Japan Tobacco Inc.’s (JTI) announced in April 2015 plans to acquire LOGIC Technology Development LLC. JTI has long been on the sidelines of the U.S. tobacco market, representing less than 1% of cigarette volume sales.
By acquiring LOGIC e-cigarettes, MacGuill said JTI better positions itself in the midst of other competitors jockeying for market share in the world’s largest vapor device market and the fastest growing segment of tobacco in the U.S.
“LOGIC is a good brand with a closed tank product at launch stage which I think displays a good reading of the market trends,” MacGuill said. “JTI has the resources to back the brand in the U.S. market so I think this acquisition can only help them domestically but it may be a purchase as much with an eye on the international market as with generating revenue from the U.S.”
Still, open systems may soon come under the government’s watch list.
“We have to factor in potential regulations both at the federal and state level to understand the long-term role that open systems will have,” Flint said. “We also agree with some of the manufacturers that as rechargeables advance in technology for adult smoker’s satisfaction, open systems will be less attractive.”
MADE IN THE USA
Recently, the Electronic Cigarettes International Group Ltd., distributor of electronic cigarette and vapor products whose brands include FIN, Vapestick, Victory, VIP and others, announced financial results for its first quarter ending March 31, 2015.
The meetings resulted in an agreement on an annual cost-saving target of approximately $12 million. This project includes an overall reduction of 75 SKUs, an aggressive implementation of acquisition synergies between Must-Have and Vapestick, consolidation from 10 product suppliers to seven, as well as transferring liquid refill production to the U.S. and the United Kingdom, from China.
Still, there are increasing government and consumer demands for domestic production with pharmaceutical level of quality control, especially when it comes to the e-liquid used in vaping systems. More and more there is a call to produce high quality e-liquids that have a U.S. stamp.
Enter Universal Corp., a leading leaf tobacco merchant that supplies tobacco to various tobacco companies including Philip Morris. Two years ago, a subsidiary of Universal Corp., Virginia Tobacco Co., joined botanical extraction company, Avoca Inc., to form a joint venture to produce high quality, United States Pharmacopeia-(USP) grade liquid nicotine for the e-cigarette industry.

◆ **Data under study**
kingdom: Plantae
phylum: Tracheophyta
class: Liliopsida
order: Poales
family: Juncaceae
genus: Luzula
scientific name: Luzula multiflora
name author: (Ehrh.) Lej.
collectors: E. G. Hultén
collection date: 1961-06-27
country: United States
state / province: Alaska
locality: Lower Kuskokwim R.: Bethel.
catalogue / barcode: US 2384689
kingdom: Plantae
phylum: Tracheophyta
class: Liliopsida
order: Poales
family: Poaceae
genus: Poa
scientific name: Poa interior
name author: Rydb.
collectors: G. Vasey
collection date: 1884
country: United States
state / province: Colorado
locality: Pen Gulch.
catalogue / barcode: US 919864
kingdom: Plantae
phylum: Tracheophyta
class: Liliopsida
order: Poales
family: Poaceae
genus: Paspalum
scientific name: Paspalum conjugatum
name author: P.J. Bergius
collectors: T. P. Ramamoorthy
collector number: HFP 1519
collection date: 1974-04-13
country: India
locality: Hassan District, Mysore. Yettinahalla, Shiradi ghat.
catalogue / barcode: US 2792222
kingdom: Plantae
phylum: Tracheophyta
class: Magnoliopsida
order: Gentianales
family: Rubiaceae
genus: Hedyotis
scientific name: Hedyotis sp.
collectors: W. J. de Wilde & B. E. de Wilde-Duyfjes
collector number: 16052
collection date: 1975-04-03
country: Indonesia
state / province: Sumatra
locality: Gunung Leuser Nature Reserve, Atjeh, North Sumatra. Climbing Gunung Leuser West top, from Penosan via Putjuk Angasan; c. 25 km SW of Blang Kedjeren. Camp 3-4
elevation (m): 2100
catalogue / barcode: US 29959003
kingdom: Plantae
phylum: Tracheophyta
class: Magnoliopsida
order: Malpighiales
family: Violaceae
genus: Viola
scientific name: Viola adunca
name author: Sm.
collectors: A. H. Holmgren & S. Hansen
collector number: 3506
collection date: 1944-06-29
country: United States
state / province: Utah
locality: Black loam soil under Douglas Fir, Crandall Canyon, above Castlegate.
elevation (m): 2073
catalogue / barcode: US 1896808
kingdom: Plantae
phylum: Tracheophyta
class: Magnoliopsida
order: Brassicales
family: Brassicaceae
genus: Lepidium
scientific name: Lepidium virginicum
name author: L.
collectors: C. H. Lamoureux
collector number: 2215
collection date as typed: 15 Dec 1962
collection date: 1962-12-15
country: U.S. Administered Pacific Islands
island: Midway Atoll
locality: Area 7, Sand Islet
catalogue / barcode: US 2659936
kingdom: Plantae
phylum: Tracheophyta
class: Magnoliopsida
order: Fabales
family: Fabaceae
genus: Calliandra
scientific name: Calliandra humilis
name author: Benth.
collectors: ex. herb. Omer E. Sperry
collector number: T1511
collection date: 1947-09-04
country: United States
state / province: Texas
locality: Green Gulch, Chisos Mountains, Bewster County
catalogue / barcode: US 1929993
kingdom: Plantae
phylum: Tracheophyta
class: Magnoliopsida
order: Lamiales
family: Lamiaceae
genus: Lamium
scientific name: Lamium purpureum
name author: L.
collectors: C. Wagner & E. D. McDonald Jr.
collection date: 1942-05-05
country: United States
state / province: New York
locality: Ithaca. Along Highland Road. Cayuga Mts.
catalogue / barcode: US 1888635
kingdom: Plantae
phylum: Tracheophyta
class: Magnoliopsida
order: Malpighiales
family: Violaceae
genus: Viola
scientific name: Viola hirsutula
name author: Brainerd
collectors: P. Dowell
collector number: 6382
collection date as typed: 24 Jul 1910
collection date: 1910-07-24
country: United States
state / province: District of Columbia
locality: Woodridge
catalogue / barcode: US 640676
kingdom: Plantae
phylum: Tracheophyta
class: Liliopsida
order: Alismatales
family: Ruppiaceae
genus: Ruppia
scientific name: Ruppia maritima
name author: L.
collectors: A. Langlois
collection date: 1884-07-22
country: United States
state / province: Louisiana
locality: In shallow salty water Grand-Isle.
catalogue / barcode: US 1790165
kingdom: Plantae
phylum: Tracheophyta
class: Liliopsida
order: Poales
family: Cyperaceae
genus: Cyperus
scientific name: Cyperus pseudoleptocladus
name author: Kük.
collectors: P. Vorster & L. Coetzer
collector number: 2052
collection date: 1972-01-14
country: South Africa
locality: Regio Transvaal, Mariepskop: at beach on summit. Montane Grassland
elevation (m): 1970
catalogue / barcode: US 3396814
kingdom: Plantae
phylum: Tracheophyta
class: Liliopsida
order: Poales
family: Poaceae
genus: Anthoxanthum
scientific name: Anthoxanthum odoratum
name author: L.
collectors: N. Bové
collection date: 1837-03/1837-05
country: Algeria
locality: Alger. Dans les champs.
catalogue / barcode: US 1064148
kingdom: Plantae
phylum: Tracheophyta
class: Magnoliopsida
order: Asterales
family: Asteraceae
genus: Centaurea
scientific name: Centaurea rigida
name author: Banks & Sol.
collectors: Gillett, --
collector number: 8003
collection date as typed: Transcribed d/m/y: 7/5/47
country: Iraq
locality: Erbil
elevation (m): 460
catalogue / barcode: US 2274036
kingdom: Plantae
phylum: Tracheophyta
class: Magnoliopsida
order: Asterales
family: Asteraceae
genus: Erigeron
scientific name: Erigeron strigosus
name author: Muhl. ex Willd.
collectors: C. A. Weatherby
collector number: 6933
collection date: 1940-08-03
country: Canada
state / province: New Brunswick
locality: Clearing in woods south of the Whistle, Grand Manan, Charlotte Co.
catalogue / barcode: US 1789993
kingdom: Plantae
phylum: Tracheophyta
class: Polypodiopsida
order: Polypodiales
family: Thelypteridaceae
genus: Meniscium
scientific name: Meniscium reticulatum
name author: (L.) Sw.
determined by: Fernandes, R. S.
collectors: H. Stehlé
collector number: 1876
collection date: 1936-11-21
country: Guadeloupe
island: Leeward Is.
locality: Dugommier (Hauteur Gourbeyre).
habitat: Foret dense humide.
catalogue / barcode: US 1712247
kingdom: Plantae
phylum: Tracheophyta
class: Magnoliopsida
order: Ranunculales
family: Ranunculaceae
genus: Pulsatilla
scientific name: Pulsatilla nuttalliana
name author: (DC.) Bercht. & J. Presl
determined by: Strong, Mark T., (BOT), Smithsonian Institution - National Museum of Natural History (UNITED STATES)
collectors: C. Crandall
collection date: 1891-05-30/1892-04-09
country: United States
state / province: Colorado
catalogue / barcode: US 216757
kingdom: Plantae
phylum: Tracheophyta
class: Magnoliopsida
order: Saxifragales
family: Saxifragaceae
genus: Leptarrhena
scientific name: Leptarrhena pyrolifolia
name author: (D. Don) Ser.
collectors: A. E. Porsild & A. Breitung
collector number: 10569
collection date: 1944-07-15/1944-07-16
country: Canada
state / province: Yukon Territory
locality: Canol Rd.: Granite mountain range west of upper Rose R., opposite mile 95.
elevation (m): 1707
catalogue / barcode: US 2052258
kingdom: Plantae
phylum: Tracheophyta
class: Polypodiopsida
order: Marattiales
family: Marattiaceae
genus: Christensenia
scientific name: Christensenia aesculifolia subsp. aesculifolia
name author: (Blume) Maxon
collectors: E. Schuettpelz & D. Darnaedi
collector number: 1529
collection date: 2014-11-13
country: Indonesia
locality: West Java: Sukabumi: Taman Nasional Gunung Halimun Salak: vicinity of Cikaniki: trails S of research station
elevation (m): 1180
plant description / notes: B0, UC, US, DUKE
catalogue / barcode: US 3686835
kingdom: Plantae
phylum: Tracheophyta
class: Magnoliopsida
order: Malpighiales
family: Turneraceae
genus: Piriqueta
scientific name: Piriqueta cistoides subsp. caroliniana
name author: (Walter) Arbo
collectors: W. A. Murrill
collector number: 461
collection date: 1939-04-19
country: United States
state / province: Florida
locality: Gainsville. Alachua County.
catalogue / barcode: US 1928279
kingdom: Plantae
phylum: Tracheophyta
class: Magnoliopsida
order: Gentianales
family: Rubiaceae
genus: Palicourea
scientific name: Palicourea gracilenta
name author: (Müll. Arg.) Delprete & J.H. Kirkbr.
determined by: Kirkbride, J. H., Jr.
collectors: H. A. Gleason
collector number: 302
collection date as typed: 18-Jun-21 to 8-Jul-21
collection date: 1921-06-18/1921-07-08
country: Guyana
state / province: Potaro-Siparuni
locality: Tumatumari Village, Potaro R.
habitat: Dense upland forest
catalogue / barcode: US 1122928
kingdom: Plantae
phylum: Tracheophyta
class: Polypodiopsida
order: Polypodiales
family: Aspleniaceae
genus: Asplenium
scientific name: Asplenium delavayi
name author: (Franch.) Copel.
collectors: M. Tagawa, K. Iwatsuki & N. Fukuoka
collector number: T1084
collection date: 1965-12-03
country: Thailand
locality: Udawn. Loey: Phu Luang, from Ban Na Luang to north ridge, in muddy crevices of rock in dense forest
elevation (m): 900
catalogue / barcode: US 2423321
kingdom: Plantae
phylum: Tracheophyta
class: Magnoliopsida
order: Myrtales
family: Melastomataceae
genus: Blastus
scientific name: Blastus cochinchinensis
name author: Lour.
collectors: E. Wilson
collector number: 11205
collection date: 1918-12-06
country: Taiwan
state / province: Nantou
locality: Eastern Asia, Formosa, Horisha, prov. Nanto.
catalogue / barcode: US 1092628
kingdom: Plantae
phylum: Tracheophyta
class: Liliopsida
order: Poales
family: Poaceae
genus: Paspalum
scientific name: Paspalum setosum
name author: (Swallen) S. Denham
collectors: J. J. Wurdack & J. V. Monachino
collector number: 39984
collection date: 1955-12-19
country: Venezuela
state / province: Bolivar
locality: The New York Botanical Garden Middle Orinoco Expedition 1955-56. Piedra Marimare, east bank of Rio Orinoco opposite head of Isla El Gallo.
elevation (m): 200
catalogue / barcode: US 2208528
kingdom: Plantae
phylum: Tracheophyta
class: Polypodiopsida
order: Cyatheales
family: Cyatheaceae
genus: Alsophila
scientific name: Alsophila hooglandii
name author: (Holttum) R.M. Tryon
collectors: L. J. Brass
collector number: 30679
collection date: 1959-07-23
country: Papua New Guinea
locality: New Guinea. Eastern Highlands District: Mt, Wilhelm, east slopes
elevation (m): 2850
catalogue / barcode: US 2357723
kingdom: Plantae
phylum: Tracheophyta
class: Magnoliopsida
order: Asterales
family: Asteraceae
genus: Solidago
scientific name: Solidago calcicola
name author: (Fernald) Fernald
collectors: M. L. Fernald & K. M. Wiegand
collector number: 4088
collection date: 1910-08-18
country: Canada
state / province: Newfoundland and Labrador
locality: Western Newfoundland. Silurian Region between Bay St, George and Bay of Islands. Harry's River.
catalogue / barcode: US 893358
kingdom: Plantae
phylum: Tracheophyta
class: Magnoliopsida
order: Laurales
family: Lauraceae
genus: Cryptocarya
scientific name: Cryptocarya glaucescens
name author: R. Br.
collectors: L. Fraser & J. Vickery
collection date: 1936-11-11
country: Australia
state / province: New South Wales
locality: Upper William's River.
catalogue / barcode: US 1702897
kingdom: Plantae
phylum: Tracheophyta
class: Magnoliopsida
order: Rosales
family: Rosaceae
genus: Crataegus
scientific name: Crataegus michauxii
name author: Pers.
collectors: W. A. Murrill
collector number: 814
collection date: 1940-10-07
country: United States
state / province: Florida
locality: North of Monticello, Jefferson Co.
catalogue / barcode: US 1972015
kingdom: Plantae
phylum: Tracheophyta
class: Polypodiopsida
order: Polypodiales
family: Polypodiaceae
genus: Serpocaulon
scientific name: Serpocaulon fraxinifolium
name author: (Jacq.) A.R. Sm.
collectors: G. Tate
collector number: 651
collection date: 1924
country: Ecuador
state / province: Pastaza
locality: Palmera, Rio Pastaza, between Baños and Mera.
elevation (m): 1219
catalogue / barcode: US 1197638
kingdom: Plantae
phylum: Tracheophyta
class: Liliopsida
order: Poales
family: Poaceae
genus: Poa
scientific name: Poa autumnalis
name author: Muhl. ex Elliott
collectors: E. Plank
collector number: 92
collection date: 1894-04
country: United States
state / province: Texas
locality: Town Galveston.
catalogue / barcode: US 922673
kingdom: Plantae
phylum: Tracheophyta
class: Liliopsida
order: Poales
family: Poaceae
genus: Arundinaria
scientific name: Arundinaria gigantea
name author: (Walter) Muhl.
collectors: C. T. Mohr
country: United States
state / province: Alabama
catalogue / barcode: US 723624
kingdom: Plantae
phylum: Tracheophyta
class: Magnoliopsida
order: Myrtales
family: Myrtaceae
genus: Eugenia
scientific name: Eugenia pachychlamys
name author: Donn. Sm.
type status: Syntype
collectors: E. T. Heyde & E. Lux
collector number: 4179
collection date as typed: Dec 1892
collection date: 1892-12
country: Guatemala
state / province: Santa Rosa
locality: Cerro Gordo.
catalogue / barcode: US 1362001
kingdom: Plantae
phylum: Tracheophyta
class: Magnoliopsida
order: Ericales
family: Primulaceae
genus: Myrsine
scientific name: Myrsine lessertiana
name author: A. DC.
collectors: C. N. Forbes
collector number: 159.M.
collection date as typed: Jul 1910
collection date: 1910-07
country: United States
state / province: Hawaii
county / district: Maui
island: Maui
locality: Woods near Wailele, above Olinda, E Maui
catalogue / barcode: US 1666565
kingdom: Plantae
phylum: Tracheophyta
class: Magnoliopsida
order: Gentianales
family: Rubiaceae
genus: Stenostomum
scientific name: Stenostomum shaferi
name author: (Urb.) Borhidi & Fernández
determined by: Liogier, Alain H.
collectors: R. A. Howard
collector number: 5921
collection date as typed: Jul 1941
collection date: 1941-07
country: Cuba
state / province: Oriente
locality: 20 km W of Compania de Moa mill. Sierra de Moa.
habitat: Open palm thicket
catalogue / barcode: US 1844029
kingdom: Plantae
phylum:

◆ **Brief A**
Answer these questions from the e-cigarette text:
(i) What share of U.S. cigarette volume sales did JTI represent?
(ii) What annual cost-saving target was agreed on?
(iii) Which subsidiary of Universal Corp. joined Avoca Inc.?
◆ **Brief B**
Write the next part of the e-cigarette text, picking up after its last sentence.

◆ **Expected output A**
(i) Less than 1%
(ii) Approximately $12 million
(iii) Virginia Tobacco Co.

◆ **Expected output B**
If successful, the joint venture, Merry Hill, N.C.-based AmeriNic Inc., might go far in allaying some industry concerns over the quality and origin of nicotine and e-liquids entering the U.S. market.
Stanley Dudley, AmeriNic’s vice president, said after two years of planning and preparation, production is set to begin this month. While, it will take some time to penetrate the highly fragmented markets, expectations of AmeriNic’s success are conservatively optimistic.
“When we began doing our market research, we found out pretty quickly there was no producer of nicotine in the U.S.,” Dudley said. “Avoca is a very high quality, well-respected company in the extraction business. Universal is a very high quality company, and well-respected on the leaf tobacco side. We can produce full traceability for our customers. I think that’s what’s lacking in the nicotine world of the other manufacturers that are manufacturing in India, China and other places. ”
GOING FORWARD
While 2015 has already brought more wrinkles to the e-cigarette and vape segments, striking changes for e-cigarettes, vape offerings and the c-stores that carry them might not be that far down the road. Flint of Cumberland Farm’s said both manufacturers and regulators will have a decisive hand in the direction that the market goes.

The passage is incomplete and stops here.